To run the workflow with all 8 gene segments, you’d modify the configuration file linked above such that the segments list looks like this:

segments:
  - ha
  - na
  - pa
  - pb1
  - pb2
  - np
  - ns
  - mp

And you’d update the reference and annotation entries in the build configuration file to point to corresponding FASTA and GFF files per gene segment. If you were to use the existing Nextstrain seasonal flu workflow, you’d need to convert your GenBank file to these separate FASTA and GFF files or you could use one of the existing references in the config/ directory of the seasonal-flu repository.

Thank you for this information! But now I’m hopelessly lost trying to make sense of the configuration files and Snakemake rules in the seasonal flu workflow. I can’t even get the example build to run. When I run this:

nextstrain build .  --configfile profiles/ci/builds.yaml

I get the following error message that I can’t decipher:

Error in rule select_titers:
    jobid: 36
    input: builds/ci_build/strains.txt, example_data/cdc_h3n2_cell_fra_titers.tsv
    output: builds/ci_build/titers/cdc_cell_fra.tsv
    log: logs/select_titers_ci_build_cdc_cell_fra.txt (check log file(s) for error details)
    conda-env: /nextstrain/build/.snakemake/conda/dae81987b7ec4d339b11532c7759e4d4_
    shell:

        head -n 1 example_data/cdc_h3n2_cell_fra_titers.tsv > builds/ci_build/titers/cdc_cell_fra.tsv;
        tsv-join             --key-fields 1             --filter-file builds/ci_build/strains.txt             example_data/cdc_h3n2_cell_fra_titers.tsv >> builds/ci_build/titers/cdc_cell_fra.tsv 2> logs/select_titers_ci_build_cdc_cell_fra.txt

        (one of the commands exited with non-zero exit code; note that snakemake uses bash strict mode!)

Can you please help me make sense of this?

I’m sorry about that, @maryj! Can you share the contents of the log file (logs/select_titers_ci_build_cdc_cell_fra.txt)? This file should include details about the nature of the error in the workflow.

It may also be useful to work through this synchronously through a Zoom discussion, if the error message in that file doesn’t explain what’s happening and that’s something you are available for. We host weekly office hours on Thursdays from 10-11am Pacific Time, that might be a good venue for continuing this troubleshooting session.

Thanks, I think office hours might be helpful! The contents of the log file are here:

Error [tsv-join]: Windows/DOS line ending found. Convert file to Unix newlines before processing (e.g. 'dos2unix').
  File: example_data/cdc_h3n2_cell_fra_titers.tsv, Line: 1

Thanks! That was a helpful error message. I just made a couple of changes to the seasonal flu repository that should fix that issue and also help avoid it in the future. You can download the most recent version of the workflow by running git pull in the seasonal-flu directory.

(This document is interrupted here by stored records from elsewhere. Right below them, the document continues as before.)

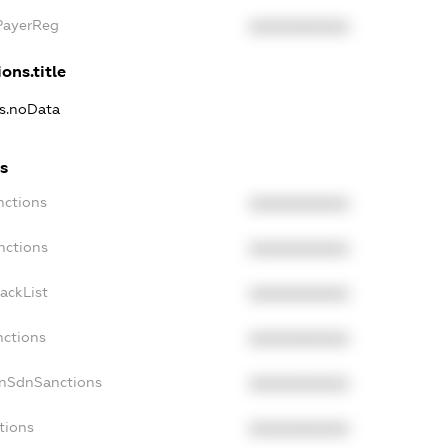
xPayerReg
XXXXXXXXXX
ons.title
ns.noData
ns
nctions
XXXXXXXXXX
nctions
XXXXXXXXXX
ackList
XXXXXXXXXX
nctions
XXXXXXXXXX
onSdnSanctions
XXXXXXXXXX
tions
XXXXXXXXXX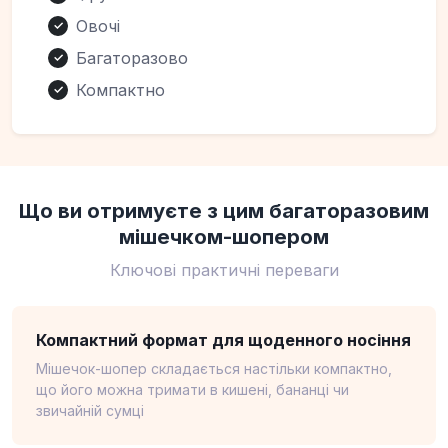
Овочі
✓
Багаторазово
✓
Компактно
✓
Що ви отримуєте з цим багаторазовим
мішечком-шопером
Ключові практичні переваги
Компактний формат для щоденного носіння
Мішечок-шопер складається настільки компактно,
що його можна тримати в кишені, бананці чи
звичайній сумці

The example build we were recommending in the README for that repository is not really the ideal starting point for most users, so I’ve updated the README to reference a simpler example build. You can run this build like so:

nextstrain build .  --configfile profiles/example/builds.yaml

And then you can run nextstrain view auspice when the workflow completes.

Can you try these commands with the latest repository contents, @maryj, and let us know if that works as expected?